Final Project

Course
Quarter

PSTAT 100, with Ethan Marzban

Spring 2024

Major attribution to Dr. Trevor Ruiz for large portions of this project!

IMPORTANT
  • This mini-project must be submitted in groups of 3-4; unfortunately, we cannot make exceptions for smaller or larger groups.

    • It’s up to you and your groupmates on how you want to divide up the work. Just be sure you include the names of all of your group members on both the report and the shiny app.
  • The final project is now due by 11:59pm on Friday, June 14, 2024. No late submissions will be accepted for any reasons.

Overview

It’s time to put everything we’ve learned together, and practice running through the Data Science Lifecycle all the way through! You will be given the choice to work with one of two datasets:

  • ClimateWatch historical emissions data: greenhouse gas emissions by U.S. state 1990-present

  • World Happiness Report 2023: indices related to happiness and wellbeing by country 2008-present

Additionally, you will be tasked with producing two deliverables for this project:

  • A report that answers a question of your choice (pertaining to the dataset you choose)
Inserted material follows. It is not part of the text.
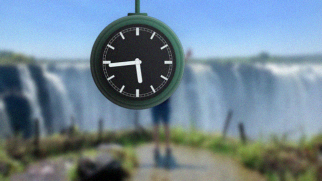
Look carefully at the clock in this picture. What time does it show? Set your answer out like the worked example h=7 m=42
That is h=5 m=44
  • A Shiny App showcasing some interesting aspects of the dataset.

The Report

For the report, you should both formulate and answer a question of your choosing. A good question is one that you want to answer. It should be a question with contextual meaning, not a purely technical matter. It should be clear enough to answer, but not so specific or narrow that your analysis is a single line of code. It should require you to do some nontrivial exploratory analysis, descriptive analysis, and possibly some statistical modeling. You aren’t required to use any specific methods, but it should take a bit of work to answer the question. There may be multiple answers or approaches to contrast based on different ways of interpreting the question or different ways of analyzing the data. If your question is answerable in under 15 minutes, or your answer only takes a few sentences to explain, the question probably isn’t nuanced enough.
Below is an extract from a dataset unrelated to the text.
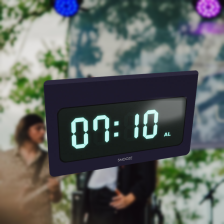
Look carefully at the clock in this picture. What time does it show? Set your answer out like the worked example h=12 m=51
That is h=7 m=10
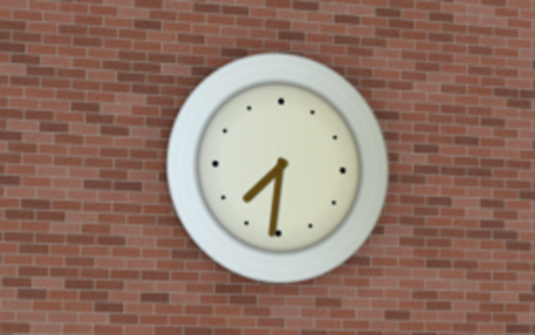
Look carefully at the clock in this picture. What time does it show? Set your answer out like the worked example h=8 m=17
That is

Your report should take the form of a full “formal” report, including:

  1. An abstract, in which you provide a brief outline of your report

  2. An introduction, in which you introduce the dataset you are working with along with the question/s you want to answer. You should also describe the data as best you can; cover the sampling if applicable and data semantics, but focus on providing high-level context and not technical details. Don’t report preprocessing steps or describe tabular layouts, etc.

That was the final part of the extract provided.